» Exercise: Write out the listing below word for word, leaving out the pictures.

» Provided entries:
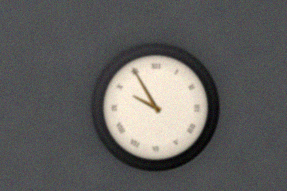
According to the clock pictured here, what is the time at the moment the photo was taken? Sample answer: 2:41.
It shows 9:55
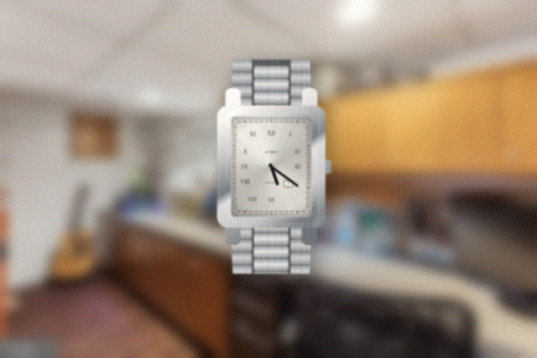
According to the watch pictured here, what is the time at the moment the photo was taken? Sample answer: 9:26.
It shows 5:21
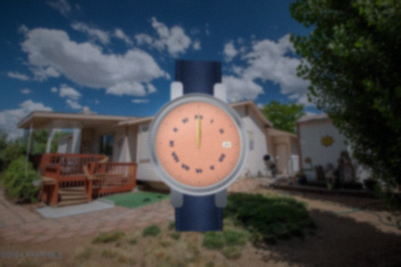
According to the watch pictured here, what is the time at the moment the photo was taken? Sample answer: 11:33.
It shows 12:00
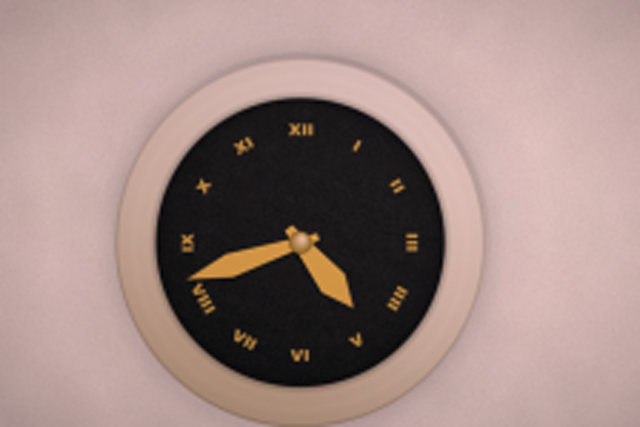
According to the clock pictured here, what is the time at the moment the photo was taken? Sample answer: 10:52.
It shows 4:42
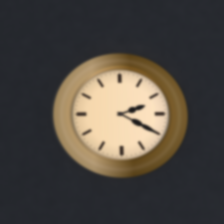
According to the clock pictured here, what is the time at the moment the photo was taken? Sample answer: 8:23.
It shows 2:20
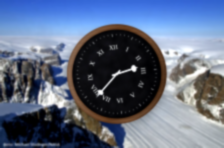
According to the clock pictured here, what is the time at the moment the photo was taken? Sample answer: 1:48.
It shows 2:38
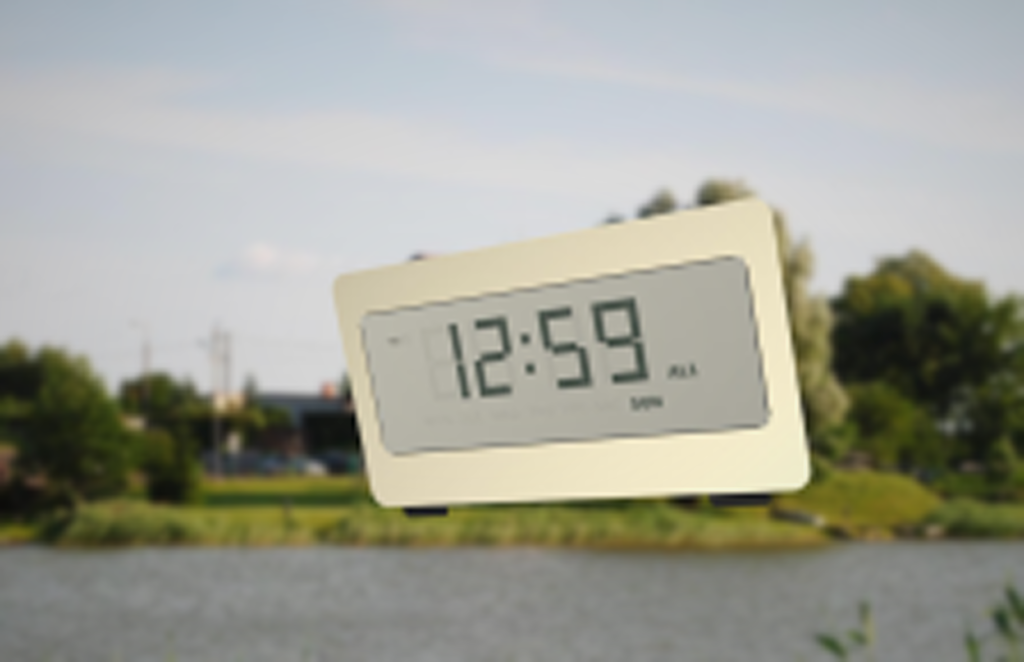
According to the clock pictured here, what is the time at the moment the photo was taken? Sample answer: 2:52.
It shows 12:59
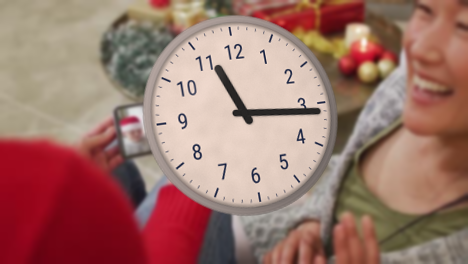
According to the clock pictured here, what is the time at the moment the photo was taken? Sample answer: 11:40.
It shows 11:16
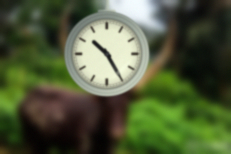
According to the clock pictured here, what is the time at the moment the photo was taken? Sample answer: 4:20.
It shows 10:25
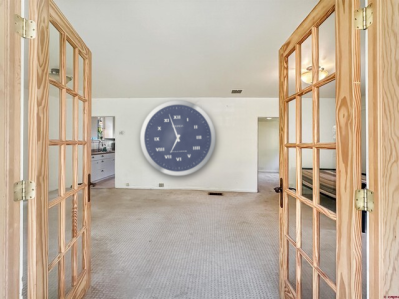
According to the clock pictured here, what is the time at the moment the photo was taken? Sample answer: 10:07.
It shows 6:57
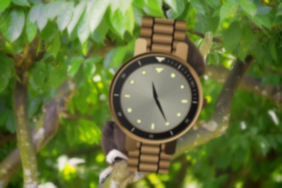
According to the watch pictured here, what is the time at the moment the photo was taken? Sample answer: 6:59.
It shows 11:25
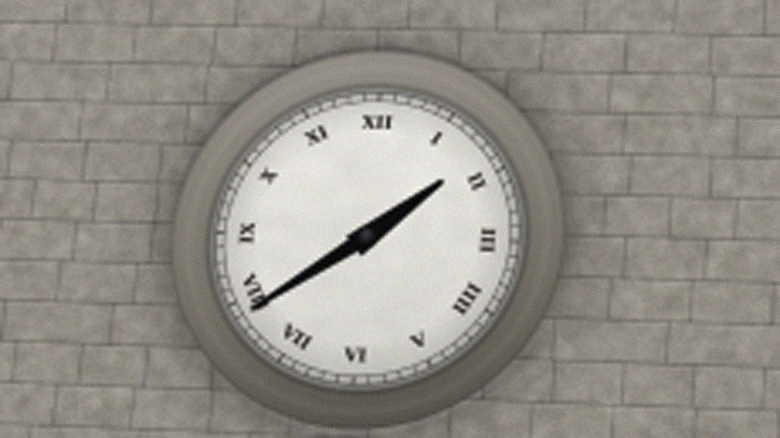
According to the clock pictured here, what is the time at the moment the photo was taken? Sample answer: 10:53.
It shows 1:39
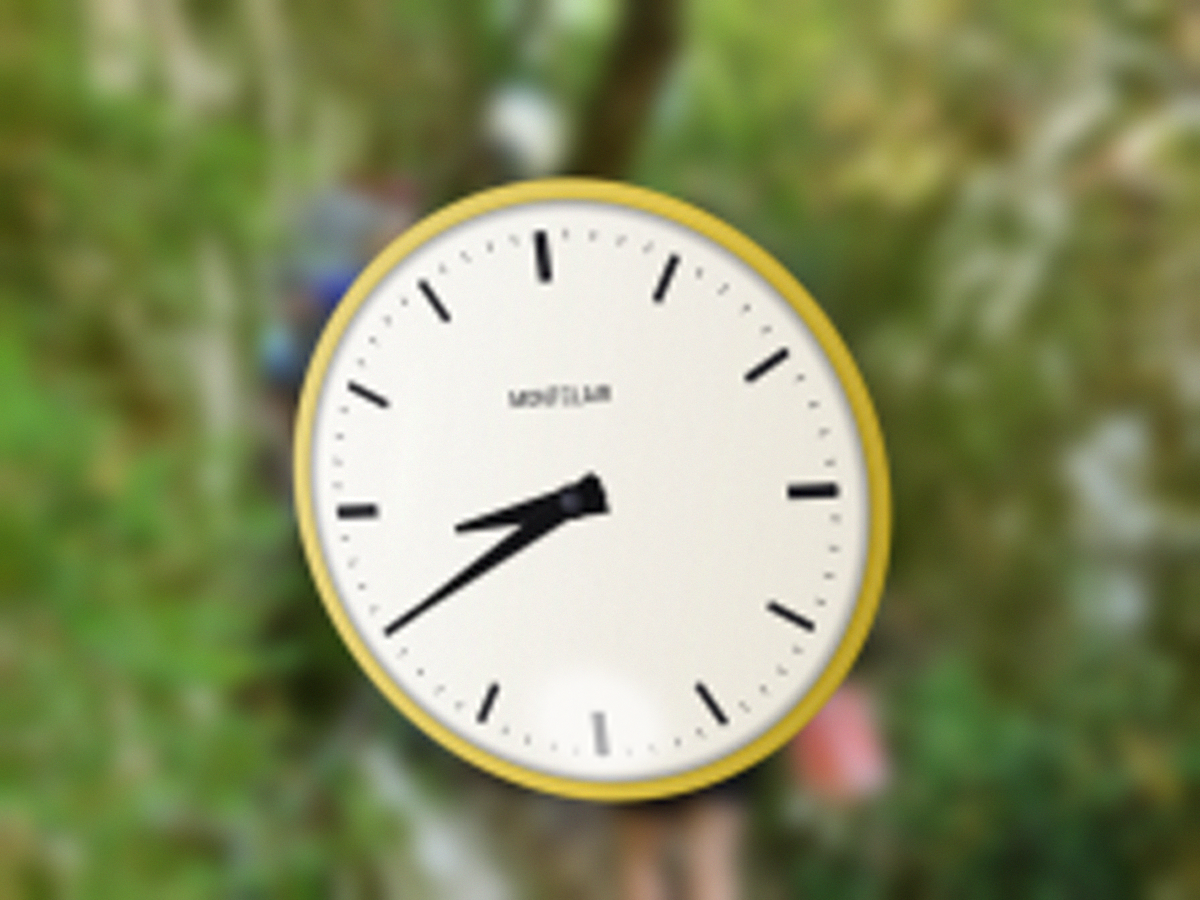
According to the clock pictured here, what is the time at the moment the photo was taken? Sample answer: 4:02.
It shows 8:40
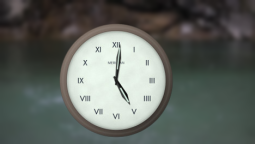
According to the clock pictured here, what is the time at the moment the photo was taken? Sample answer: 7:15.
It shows 5:01
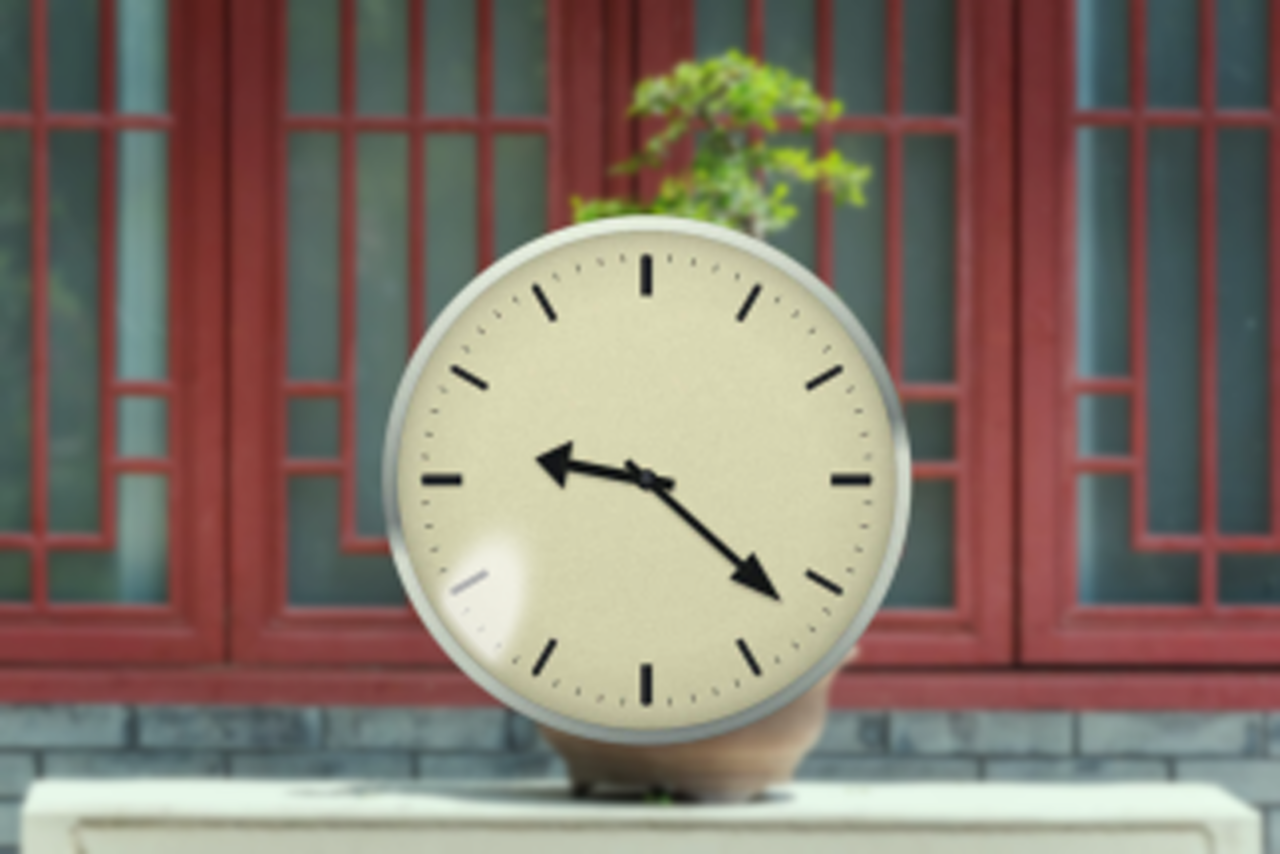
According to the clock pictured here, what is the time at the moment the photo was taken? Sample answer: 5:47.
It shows 9:22
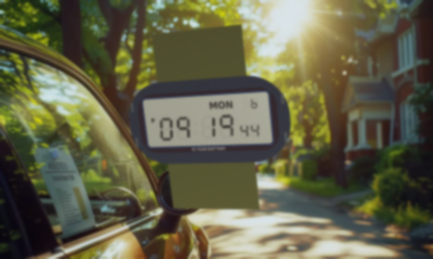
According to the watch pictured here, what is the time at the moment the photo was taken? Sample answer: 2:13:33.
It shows 9:19:44
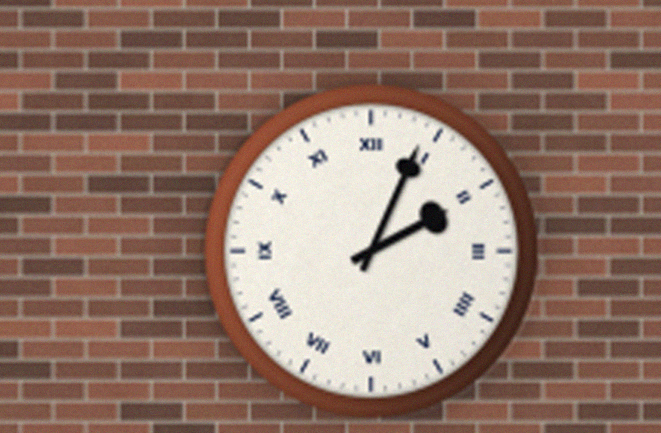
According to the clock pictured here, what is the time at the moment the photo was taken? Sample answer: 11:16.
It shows 2:04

» Output of the exercise:
According to the clock pictured here, what is the time at the moment the photo was taken? Sample answer: 2:41.
It shows 9:55
According to the watch pictured here, what is the time at the moment the photo was taken? Sample answer: 9:26.
It shows 5:21
According to the watch pictured here, what is the time at the moment the photo was taken? Sample answer: 11:33.
It shows 12:00
According to the clock pictured here, what is the time at the moment the photo was taken? Sample answer: 10:52.
It shows 4:42
According to the clock pictured here, what is the time at the moment the photo was taken? Sample answer: 8:23.
It shows 2:20
According to the clock pictured here, what is the time at the moment the photo was taken? Sample answer: 1:48.
It shows 2:38
According to the clock pictured here, what is the time at the moment the photo was taken? Sample answer: 2:52.
It shows 12:59
According to the clock pictured here, what is the time at the moment the photo was taken? Sample answer: 11:40.
It shows 11:16
According to the clock pictured here, what is the time at the moment the photo was taken? Sample answer: 4:20.
It shows 10:25
According to the clock pictured here, what is the time at the moment the photo was taken? Sample answer: 10:07.
It shows 6:57
According to the watch pictured here, what is the time at the moment the photo was taken? Sample answer: 6:59.
It shows 11:25
According to the clock pictured here, what is the time at the moment the photo was taken? Sample answer: 10:53.
It shows 1:39
According to the clock pictured here, what is the time at the moment the photo was taken? Sample answer: 4:02.
It shows 8:40
According to the clock pictured here, what is the time at the moment the photo was taken? Sample answer: 7:15.
It shows 5:01
According to the clock pictured here, what is the time at the moment the photo was taken? Sample answer: 5:47.
It shows 9:22
According to the watch pictured here, what is the time at the moment the photo was taken? Sample answer: 2:13:33.
It shows 9:19:44
According to the clock pictured here, what is the time at the moment the photo was taken? Sample answer: 11:16.
It shows 2:04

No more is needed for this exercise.